Veterinary graduates have good overall clinical skills and empathy with clients, but are less good in terms of surgery, and financial and business management, according to employers.
The first national Veterinary Schools Council (VSC) Employer Survey 2017 also highlighted graduate resilience as an area further work was required in.
The VSC competency survey is new for 2017 in that, for the first time, it questioned together the current employers of graduates from each of its member universities – Bristol, Cambridge, Edinburgh, Glasgow, Liverpool, Nottingham and the RVC, as well as non-associate members University College Dublin and Utrecht University.
In total, 576 employers responded to the survey. More than half worked in small animal practice and around a third in mixed practice.
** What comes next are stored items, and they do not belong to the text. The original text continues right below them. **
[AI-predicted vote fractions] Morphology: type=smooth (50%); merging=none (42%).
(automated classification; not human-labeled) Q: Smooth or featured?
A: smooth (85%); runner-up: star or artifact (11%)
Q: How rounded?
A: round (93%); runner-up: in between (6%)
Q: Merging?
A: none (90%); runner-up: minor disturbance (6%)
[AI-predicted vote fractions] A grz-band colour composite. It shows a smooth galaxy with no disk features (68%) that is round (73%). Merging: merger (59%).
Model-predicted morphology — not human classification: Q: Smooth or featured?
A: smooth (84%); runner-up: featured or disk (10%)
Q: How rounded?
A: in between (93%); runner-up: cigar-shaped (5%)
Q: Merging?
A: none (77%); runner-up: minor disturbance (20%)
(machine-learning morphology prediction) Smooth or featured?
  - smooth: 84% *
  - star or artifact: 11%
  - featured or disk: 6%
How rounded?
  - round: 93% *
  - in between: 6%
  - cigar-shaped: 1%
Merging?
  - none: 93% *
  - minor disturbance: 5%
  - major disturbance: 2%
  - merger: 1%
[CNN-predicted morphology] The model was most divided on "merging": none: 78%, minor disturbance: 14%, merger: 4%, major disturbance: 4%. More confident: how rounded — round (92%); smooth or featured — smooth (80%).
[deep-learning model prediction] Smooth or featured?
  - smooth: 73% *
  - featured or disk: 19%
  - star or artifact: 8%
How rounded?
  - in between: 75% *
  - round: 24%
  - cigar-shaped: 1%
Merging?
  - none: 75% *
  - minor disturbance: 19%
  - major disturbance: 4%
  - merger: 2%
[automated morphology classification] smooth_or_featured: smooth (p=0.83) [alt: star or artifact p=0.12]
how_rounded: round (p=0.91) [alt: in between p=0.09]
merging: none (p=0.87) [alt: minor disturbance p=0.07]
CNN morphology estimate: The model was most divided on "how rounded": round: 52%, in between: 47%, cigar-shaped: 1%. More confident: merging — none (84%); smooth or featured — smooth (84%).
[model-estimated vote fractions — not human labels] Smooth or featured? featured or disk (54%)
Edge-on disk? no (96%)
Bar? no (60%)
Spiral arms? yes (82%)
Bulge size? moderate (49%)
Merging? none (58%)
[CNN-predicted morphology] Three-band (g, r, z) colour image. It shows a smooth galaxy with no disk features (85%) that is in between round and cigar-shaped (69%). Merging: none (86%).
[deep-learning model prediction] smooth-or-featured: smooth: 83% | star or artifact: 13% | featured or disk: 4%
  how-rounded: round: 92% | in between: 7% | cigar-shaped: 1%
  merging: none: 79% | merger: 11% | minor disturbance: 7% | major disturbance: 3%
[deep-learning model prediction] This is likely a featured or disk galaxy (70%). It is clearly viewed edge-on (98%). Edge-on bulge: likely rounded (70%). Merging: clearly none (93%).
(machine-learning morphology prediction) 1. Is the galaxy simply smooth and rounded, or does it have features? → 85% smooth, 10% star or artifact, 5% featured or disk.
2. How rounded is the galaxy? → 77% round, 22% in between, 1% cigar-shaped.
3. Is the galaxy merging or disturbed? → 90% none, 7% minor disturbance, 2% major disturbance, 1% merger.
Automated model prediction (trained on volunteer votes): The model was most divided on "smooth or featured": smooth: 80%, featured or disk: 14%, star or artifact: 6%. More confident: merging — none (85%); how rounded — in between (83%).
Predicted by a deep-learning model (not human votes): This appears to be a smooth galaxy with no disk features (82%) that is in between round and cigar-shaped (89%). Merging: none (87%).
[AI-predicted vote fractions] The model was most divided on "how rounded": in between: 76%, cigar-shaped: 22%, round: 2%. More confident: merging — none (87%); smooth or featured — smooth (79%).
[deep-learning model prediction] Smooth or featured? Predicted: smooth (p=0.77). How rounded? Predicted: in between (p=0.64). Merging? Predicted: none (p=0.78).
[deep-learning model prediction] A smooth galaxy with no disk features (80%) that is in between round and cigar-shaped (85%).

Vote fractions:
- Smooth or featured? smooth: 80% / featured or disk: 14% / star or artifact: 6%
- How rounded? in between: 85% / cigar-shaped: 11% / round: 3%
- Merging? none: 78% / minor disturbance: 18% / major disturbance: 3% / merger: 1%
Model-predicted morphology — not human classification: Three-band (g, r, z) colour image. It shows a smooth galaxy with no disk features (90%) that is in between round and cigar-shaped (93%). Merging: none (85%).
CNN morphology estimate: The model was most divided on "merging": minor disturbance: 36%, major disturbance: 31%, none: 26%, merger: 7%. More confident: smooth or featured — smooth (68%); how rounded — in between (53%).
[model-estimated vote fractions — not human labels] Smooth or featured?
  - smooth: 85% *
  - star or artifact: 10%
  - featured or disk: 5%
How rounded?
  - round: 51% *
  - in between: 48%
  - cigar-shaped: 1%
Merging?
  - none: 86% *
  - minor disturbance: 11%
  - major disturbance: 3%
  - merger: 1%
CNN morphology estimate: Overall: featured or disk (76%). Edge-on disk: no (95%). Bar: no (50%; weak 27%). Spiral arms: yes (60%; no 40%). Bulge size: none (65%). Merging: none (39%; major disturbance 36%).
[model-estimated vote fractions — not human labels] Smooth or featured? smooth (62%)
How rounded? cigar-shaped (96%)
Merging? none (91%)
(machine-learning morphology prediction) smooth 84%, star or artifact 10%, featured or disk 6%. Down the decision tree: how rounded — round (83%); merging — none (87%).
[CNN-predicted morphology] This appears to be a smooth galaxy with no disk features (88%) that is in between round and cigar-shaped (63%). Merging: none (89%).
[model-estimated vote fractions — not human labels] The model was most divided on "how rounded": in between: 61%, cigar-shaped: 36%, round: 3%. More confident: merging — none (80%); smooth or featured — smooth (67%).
The remainder came from specialist equine only, farm animal only, exotics or other (unstated) veterinary-linked employment.
The survey concerned vets who had graduated in the past two years. However, the authors observed: “It was noted a graduate of two years can be radically different to a graduate of a few months, so comparisons are not always fair.”
The results suggest graduates are broadly competent across the range of attributes surveyed.
Questions were grouped into seven categories, ranked in order of the overall mean competency score of the items within each category. Employers rated empathy, communication and collaboration, and clinical and practical skills as the top competency abilities of their graduates. Professionalism and professional identity, along with decision making, were rated in mid-table.
However, resilience scored second to lowest, with financial and business management competency coming last.
In terms of individual question competency scores, the highest were for graduates carrying out basic sedation and anaesthesia procedures, and ability to perform a complete clinical examination, appropriate to the circumstances.
Lowest mean competency scores for individual question items were rated by employers as the ability of graduates to remain calm and appear comfortable while working in pressurised situations and, lowest score of all, showing an awareness of expenditures involved in running a veterinary business.
Susan Rhind, chairman of the VSC education committee, said: “This data allows us to get the broadest sense we have ever had of how our graduates are transitioning into the professional environment. There will always be ups and downs during this experience, and the voice of employers is key to understanding how to prepare students for this important period.”